Nick Walker pitched a complete-game 11-hitter for the loss, which was apparently a thing that existed.

Game 3
POR: SS Gates – CF Otal – LF van Otterdijk – 1B Starr – 3B Gallo – RF Corral – C Flowe – 2B Novelo – P Gaytan
ATL: CF Jo. Soto – 2B J. Munoz – C J. Hart – 3B Schomer – RF Jad. Wilson – 1B Mower – SS Guangorena – LF C. Cardenas – P Lunn

The Raccoons went up 2-0 in the second inning, though not without more agony in the second inning, which began with a single by Gallo and then Corral tripled into the depths of centerfield, before the brown team made two pathetic outs that still had Corral standing at third base and looking miffed. Gaytan then got himself another run with a 2-out single to center, raising his batting average to .364. Another run scored in the third inning when Otal singled, stole second, moved on when Lunn threw a wild pitch, and then scored on van Otterdijk’s sac fly.

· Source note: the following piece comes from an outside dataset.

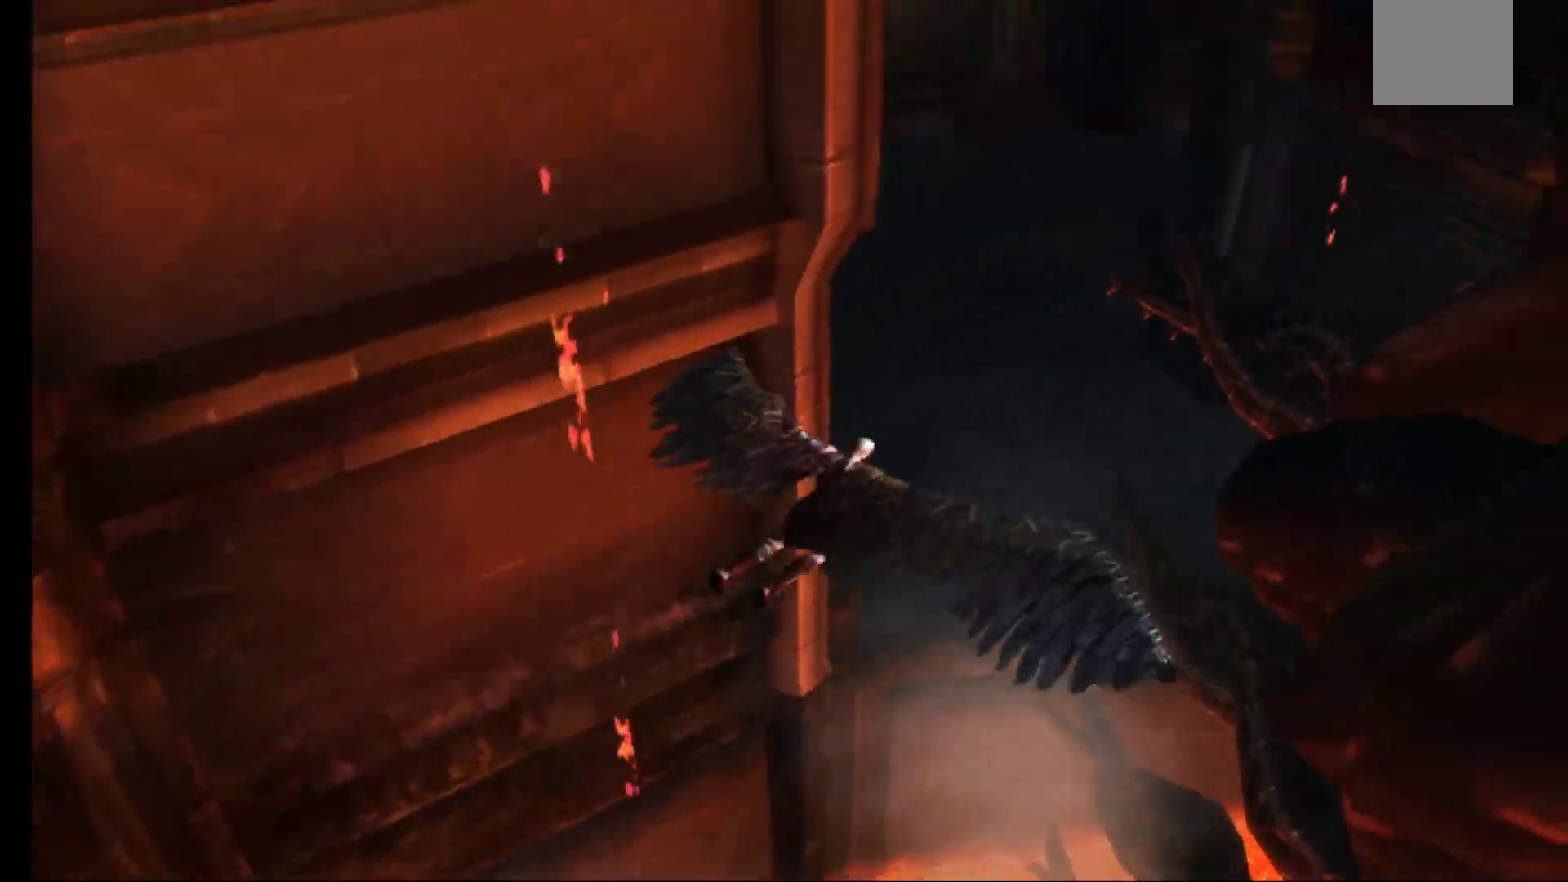
{"buttons": ["A"], "left_stick": "left", "right_stick": "center", "events": [[267, "left_stick", "up"], [367, "left_stick", "center"], [417, "left_stick", "left"]]}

On the hill, Gaytan cruised through five innings with the 3-0 lead, allowing two singles and whiffing four, before he suddenly issued straight four-pitch walks to Soto and Munoz with one gone in the bottom 6th. A double steal went wrong though, and Soto was thrown out at third base, and Hart whiffed to end the inning.

Gaytan hit another 2-out single in the seventh with nobody on base. Gates dropped another single, and then Schomer threw away Otal’s grounder for two bases and allowed Gaytan to score, 4-0. Instead, van Otterdijk made the final out with a groundout to Guangorena. Gaytan got around a pair of singles by Chad Cardenas and the pinch-hitting Bonner in the eighth, batted for himself again in the ninth inning, and then returned to face the 3-4-5 batters. Hart flew out to right. Schomer grounded out sharply to Gallo. Wilson flew to left and sent van Otterdijk back a bit, but he made the catch, and Gaytan pitched a 4-hit shutout on 113 pitches! 4-0 Critters! Gaytan 9.0 IP, 4 H, 0 R, 2 BB, 8 K, W (7-9) and 2-4, RBI;

In other news

July 16 – The Titans tear down the Loggers in a 16-2 blowout, and BOS RF/LF/1B Manuel Garcia (.256, 14 HR, 51 RBI) leads the charge with three base hits, including a pair of 3-run homers, and eight RBI in total.
July 17 – Rebels SP Bobby Marceau (6-7, 2.30 ERA) throws a 2-hit shutout against the Buffaloes for a 4-0 win.
July 19 – A frayed elbow ligament will send CHA SP Edgar Mauricio (9-7, 3.64 ERA) to the shelf for the next 12 months.
July 20 – A torn flexor tendon in his elbow will keep Washington SP Josh Jackson (3-6, 3.72 ERA) out for the rest of the year and potentially into the 2070 season.
July 21 – L.A. would be without corner outfielder John Miller (.279, 8 HR, 41 RBI) for a month as the 26-year-old was headed to the DL with a herniated disc.
July 21 – Topeka INF/RF Danny Rodriguez (.305, 8 HR, 42 RBI) beats the Gold Sox, 1-0, with his fourth-inning homer.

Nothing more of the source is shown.